Rural Planning Coordinator
What made you decide to concentrate on American Cultural Studies?
I started my freshman year at Fairhaven College with plans to join the Law, Diversity & Justice Program (LDJ). After several semesters in LDJ, I realized that the program was not the right fit for me. Thankfully I met with Larry Estrada who recommended the American Cultural Studies (ACS) Program. As a young Alaska Native woman, ACS was in many ways my introduction to the history and experiences of other communities of color. Courses like the American Indian Experience helped me to also better understand the historical and political influences that shaped the experiences of my own community.
How did you choose your career/field?
When I was researching graduate programs, one of my ACS peers recommended that I look into Community Planning Programs. I immediately became interested in the field and eventually pursued a master’s degree in Community & Regional Planning from the University of New Mexico.
What has your path since ACS looked like?
After receiving my bachelor’s degree, I continued on to receive a master’s degree. I have spent the past five years working with Alaska villages in numerous capacities. I currently serve as a Rural Planning Coordinator where I provide technical assistance to villages in the development and implementation of community plans.

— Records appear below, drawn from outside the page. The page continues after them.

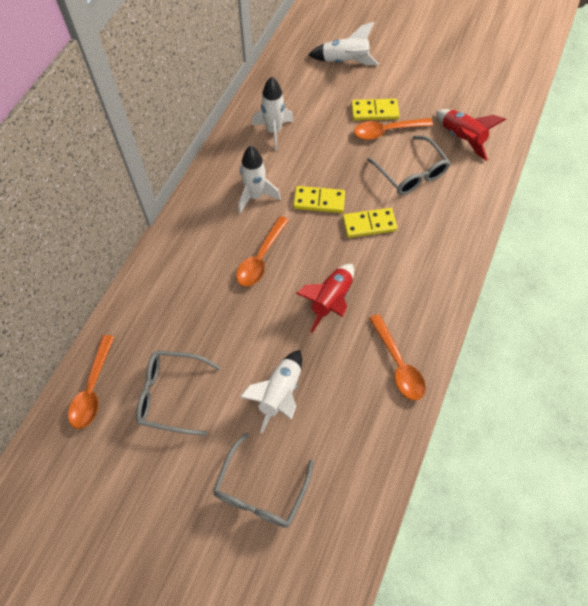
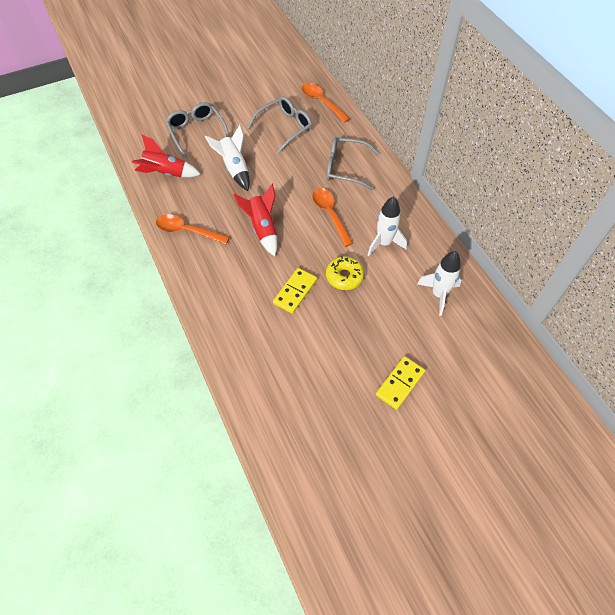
camera: 130 degrees right, 5 degrees down
yellow domino [293,186,345,213] -> yellow donut [326,256,364,290]
white rocket [308,22,379,65] -> none
orange spoon [354,118,433,140] -> none
grey glasses [367,135,451,195] -> grey glasses moved to [327,137,379,190]
red rocket [436,109,506,161] -> red rocket moved to [132,135,201,177]

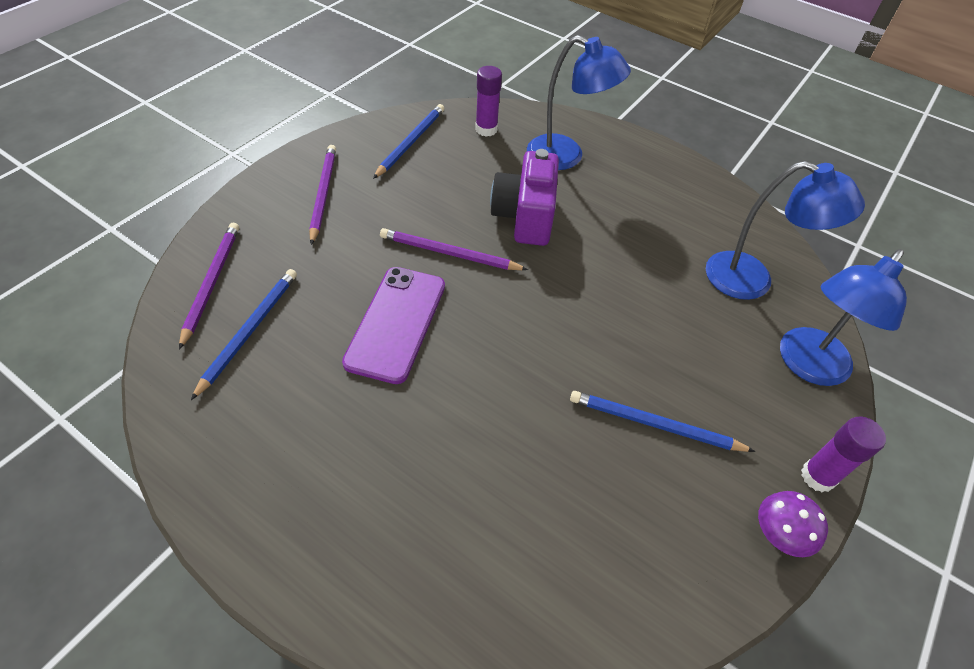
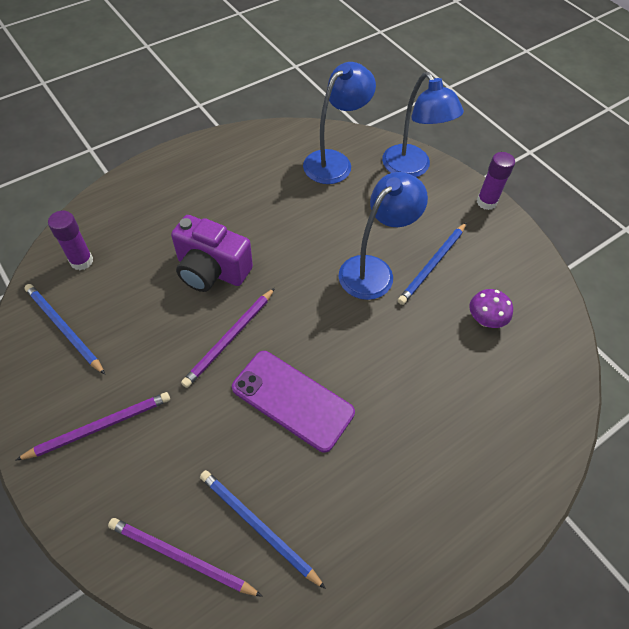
camera: 70 degrees left, 5 degrees up
purple pencil [309,145,336,245] -> purple pencil turned 135 degrees clockwise [15,392,170,461]
blue lamp [527,35,631,170] -> blue lamp moved to [338,172,428,300]
purple mushroom [758,491,828,557] -> purple mushroom moved to [470,289,513,328]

How did ACS influence that path?
ACS greatly influenced my path by exposing me early in my college experience to many diverse issues, communities, and perspectives. ACS also helped to prepare me academically for graduate school and to nurture within me a lifelong commitment to community-based work.
What kind of training, licenses, and education were required?
Having a formal education in community planning gives me credibility in the mainstream planning community. I also maintain my professional membership with the American Planning Association and will eventually take the exam to become an American Institute Certified Planner.
What kinds of prior experiences were essential?
My prior experience of working with tribal communities was essential. My graduate program was very community-based which gave students an opportunity to gain hands on planning experience before we even graduated. I had also traveled quite a bit and was willing to journey the often long distances between Alaska villages (most of which are not connected to the road system).
What other attributes (personal or otherwise) were essential?
I have always been more of a listener than a talker which I feel has helped me be a better planner. When I facilitate planning meetings, I try to say just enough to get community members talking among each other. Humor is also one of our Athabascan cultural values so I try to incorporate it into my work whenever possible.
Reflecting on your time as a student, what was the best/most important/influential part of your experience?
The most influential part of my experience as a student was having the opportunity to be mentored by Professor Dan First Scout Rowe. Never having had a single Native teacher growing up, it was a powerful experience for me to see someone like Dan teaching in a university setting. The constant support and encouragement he offered me and my fellow Native students was absolutely key to our success. When I was selected as the Outstanding American Cultural Studies Graduate of the Year, I chose Dan to walk with me across the graduation stage which remains one of my proudest moments in life.
Please describe a typical day for you.
A typical day involves communicating with tribal staff on community development projects, providing technical planning assistance, and reporting on project activities.
What does the future hold for you?
I hope to continue working with tribes to develop plans that honor their cultural values and vision for the future. This fall I am taking my first course towards a PhD in Indigenous Studies at the University of Alaska Fairbanks. I would also like to publish more articles on the topic of Indigenous Planning.